*Extrait du document*
────────────────────────────────────────

Les maires pas au courant
« À aucun moment, suite aux premières analyses, les maires des communes n'ont été mis au courant de ces chiffres. Il aura fallu attendre près de deux ans pour savoir que nous avons été pollués de la sorte, sachant qu'aucun vrai suivi médical réel n'a été mis en place par Santé publique France », s'indigne Christophe Holleville, secrétaire de l'Union des victimes de Lubrizol. Suite à cette alerte tardive lancée par les associations, le maire de Serqueux, Thomas Hermand, a annoncé fin juillet sa décision de porter plainte contre Lubrizol, notamment pour mise en danger délibérée de la vie d'autrui.
Le préfet, de son côté, conteste cette présentation des résultats de l'étude d'Aair Lichens à travers un courrier adressé le 30 juillet aux maires concernés. « L'intérêt de l'étude des lichens, dont les résultats ont récemment fait l'objet d'interprétations et de commentaires erronés, tient au fait de disposer de nouveaux éléments complétant ou précisant la liste des molécules (signature chimique) contenues dans le panache de l'incendie, sans pouvoir en tirer des conclusions sanitaires », écrit le représentant de l'État. En effet, explique celui-ci, il n'y a pas de « relation directe entre la teneur absorbée par les lichens, même si elle devait être élevée, et la teneur de ces polluants dans l'air » car les lichens « présentent la propriété de concentrer les substances qu'ils absorbent ».

────────────────────────────────────────

*Jeu de données*

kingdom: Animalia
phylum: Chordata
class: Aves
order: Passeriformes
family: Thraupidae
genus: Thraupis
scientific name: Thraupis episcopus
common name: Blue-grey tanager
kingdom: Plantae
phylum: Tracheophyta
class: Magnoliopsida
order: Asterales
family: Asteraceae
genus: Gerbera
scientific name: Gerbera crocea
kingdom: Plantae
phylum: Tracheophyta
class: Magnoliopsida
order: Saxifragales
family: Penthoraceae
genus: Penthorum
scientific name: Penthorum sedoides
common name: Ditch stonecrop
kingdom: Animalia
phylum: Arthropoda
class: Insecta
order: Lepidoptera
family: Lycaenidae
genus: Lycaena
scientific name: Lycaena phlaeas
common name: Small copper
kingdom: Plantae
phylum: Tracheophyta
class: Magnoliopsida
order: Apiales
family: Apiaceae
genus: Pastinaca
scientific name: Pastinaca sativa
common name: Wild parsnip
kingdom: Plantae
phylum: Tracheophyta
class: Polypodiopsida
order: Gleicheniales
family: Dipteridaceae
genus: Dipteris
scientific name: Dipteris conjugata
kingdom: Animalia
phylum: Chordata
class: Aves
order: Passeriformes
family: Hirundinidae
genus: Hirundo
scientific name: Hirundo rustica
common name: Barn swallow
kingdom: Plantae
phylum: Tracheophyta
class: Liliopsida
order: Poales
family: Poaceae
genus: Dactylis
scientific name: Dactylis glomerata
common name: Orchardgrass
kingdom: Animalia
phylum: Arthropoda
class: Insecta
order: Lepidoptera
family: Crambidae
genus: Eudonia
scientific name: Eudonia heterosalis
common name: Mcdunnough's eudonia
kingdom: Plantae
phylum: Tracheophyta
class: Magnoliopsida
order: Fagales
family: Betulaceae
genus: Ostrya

────────────────────────────────────────

*Tâche 1*
Recopiez le passage de l'extrait sur la pollution liée à Lubrizol qui va de « Les maires pas » jusqu'à « la vie d'autrui. » inclus.
*Tâche 2*
Écrivez la suite de l'extrait sur la pollution liée à Lubrizol.
Les données ne sont pas utiles ici.

*Résultat 1*
Les maires pas au courant
« À aucun moment, suite aux premières analyses, les maires des communes n'ont été mis au courant de ces chiffres. Il aura fallu attendre près de deux ans pour savoir que nous avons été pollués de la sorte, sachant qu'aucun vrai suivi médical réel n'a été mis en place par Santé publique France », s'indigne Christophe Holleville, secrétaire de l'Union des victimes de Lubrizol. Suite à cette alerte tardive lancée par les associations, le maire de Serqueux, Thomas Hermand, a annoncé fin juillet sa décision de porter plainte contre Lubrizol, notamment pour mise en danger délibérée de la vie d'autrui.

*Résultat 2*
Après un article publié dans Médiapart le 22 juillet pointant le rôle de l'État dans la minimisation de la pollution, le préfet a également fait valoir ses arguments dans un droit de réponse publié le 2 août par le média en ligne. « Les services de l'État n'ont en aucun cas pour objectif de minimiser les impacts de cet incendie », assure Pierre-André Durand, qui rappelle les très nombreuses analyses effectuées en plus des mesures d'urgence : interprétation de l'état des milieux (IEM), évaluation quantitative des risques sanitaires (EQRS), bilan d'Atmo Normandie, enquête de santé et suivi de la santé des travailleurs par Santé publique France., etc. « L'État a imposé plus 6 500 prélèvements représentant 368 000 données, analysées et intégralement rendues publiques », rappelle le préfet.
« Pourquoi pas d'analyse sur l'ensemble des 112 communes touchées ? »
Mais ces explications peinent à convaincre les associations de victimes. Aussi, par leur courrier au préfet, les trois associations posent une série de questions complémentaires. Outre le retard dans l'information des maires concernés, elles interpellent Pierre-André Durand avec une série d'interrogations : pourquoi ces résultats n'ont-ils pas été intégrés dans l'interprétation de l'état des milieux ? Pourquoi les analyses n'ont-elles pas été généralisées à l'ensemble des 112 communes touchées par le panache ? Pourquoi avoir laissé le choix à Lubrizol d'intégrer six communes supplémentaires hors panache en tant que témoins alors que certaines sont très polluées ? Pourquoi ne pas avoir fait effectuer des analyses de biométrologie pour les habitants des communes particulièrement impactées ?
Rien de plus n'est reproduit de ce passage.